#### Task objective:
Answer these questions from the post on lethal injection:
1. For which newspaper does Dwight Lewis write?
2. Who called the hearing that led the Governor to take notice?
3. What example does the post give of a matter missing from the procedures the Attorney General reviewed?

#### Text segment:
Friday, February 09, 2007

 

Better Things to Do

Thanks to Dwight Lewis of The Tennessean who again is highlighting the ongoing problems with the death penalty--this time focusing on lethal injection. Lewis recalls that last year, now retired State Supreme Court Justice Adolpho A. Birch asked the Governor to suspend the use of lethal injection in Tennessee, citing problems with the procedure. However, the Governor finally took notice only earlier this month after a hearing had been called by U.S. District Judge Aleta Trauger, who wanted state officials to bring forth the state's procedures.

When the Attorney General sat down and looked at the procedures, seemingly important matters, such as the amount of chemicals to be used in the execution, were lacking. The Governor is quoted as saying, "From what I can tell, there was nothing wrong with the two executions (that have been carried out in the state since 1960); it was simply a matter of stuff that ought to be spelled out in great detail and very carefully so there are no mistakes."

#### Limb landmark coordinates:
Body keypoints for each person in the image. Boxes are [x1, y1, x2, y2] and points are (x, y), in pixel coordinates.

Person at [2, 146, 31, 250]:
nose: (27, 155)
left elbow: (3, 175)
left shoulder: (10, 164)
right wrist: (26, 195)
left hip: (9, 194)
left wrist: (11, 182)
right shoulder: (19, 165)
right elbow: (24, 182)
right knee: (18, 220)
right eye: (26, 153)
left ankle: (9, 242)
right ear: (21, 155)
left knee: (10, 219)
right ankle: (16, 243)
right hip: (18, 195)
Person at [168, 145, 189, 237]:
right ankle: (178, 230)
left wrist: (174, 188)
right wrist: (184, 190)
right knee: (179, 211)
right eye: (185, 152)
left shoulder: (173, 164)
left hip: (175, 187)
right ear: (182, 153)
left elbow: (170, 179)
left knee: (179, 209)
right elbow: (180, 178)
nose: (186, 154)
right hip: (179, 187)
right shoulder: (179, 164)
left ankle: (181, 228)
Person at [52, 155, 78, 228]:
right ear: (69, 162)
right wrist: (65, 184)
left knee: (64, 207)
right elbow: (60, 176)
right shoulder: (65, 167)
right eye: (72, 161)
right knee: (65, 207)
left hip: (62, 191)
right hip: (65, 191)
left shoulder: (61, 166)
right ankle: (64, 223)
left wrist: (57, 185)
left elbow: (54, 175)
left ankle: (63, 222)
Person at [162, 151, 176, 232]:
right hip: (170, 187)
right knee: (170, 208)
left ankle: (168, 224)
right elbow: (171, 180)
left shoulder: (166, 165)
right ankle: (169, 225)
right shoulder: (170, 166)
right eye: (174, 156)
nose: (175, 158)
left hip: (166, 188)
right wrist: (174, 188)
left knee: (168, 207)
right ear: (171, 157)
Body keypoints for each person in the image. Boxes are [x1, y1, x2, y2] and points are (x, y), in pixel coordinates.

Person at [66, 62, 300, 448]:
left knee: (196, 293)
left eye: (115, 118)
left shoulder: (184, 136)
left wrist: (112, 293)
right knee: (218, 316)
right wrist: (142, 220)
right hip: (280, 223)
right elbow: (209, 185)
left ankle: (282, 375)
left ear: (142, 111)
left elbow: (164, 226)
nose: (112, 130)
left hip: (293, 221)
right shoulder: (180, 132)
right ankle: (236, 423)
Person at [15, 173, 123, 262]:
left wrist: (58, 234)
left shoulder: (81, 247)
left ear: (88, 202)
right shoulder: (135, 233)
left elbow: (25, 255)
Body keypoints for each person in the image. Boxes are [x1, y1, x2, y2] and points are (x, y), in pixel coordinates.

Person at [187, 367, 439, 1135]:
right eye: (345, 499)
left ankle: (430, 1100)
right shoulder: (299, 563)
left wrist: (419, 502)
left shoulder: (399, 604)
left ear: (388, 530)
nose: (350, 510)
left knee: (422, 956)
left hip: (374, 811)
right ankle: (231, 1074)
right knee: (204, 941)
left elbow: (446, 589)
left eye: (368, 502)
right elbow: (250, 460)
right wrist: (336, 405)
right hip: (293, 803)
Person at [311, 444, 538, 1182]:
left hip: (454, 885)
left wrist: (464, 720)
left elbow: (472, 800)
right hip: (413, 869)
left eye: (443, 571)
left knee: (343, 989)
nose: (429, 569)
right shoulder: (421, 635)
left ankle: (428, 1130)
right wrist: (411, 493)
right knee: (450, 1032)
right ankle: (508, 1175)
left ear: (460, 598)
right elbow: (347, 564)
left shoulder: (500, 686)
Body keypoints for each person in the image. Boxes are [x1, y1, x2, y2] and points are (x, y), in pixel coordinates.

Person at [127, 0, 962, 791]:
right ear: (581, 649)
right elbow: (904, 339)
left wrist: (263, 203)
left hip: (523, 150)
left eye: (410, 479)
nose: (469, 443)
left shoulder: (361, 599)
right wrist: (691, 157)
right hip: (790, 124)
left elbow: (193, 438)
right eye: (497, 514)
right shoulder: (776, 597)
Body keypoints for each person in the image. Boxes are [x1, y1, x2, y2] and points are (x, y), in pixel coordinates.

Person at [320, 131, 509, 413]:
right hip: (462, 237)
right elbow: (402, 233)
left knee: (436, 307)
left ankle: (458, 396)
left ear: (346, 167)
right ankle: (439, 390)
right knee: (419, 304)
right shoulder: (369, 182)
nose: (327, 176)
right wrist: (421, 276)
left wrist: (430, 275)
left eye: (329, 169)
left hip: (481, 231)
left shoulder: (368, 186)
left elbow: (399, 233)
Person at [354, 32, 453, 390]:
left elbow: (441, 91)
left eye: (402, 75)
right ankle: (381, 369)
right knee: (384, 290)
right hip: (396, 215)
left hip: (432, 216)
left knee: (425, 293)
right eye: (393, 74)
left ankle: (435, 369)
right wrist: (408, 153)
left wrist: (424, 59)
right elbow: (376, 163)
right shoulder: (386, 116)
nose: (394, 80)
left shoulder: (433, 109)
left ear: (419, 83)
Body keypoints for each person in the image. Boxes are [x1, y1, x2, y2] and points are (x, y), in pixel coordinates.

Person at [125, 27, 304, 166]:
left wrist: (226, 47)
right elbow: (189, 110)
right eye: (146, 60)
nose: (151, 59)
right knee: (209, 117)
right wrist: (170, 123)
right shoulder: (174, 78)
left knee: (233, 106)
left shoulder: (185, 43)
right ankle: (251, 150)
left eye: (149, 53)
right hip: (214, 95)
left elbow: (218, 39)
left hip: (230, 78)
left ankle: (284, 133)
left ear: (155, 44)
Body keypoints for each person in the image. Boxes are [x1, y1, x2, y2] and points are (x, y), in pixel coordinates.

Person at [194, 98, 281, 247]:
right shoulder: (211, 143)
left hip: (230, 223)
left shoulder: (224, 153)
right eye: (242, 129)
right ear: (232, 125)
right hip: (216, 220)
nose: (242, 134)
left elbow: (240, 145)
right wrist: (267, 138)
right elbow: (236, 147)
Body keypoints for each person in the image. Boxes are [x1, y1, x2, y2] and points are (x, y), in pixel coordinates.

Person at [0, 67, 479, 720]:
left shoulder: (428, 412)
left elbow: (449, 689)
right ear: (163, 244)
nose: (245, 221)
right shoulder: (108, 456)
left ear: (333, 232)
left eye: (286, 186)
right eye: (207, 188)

#### Output:
1. The Tennessean
2. U.S. District Judge Aleta Trauger
3. The amount of chemicals to be used in the execution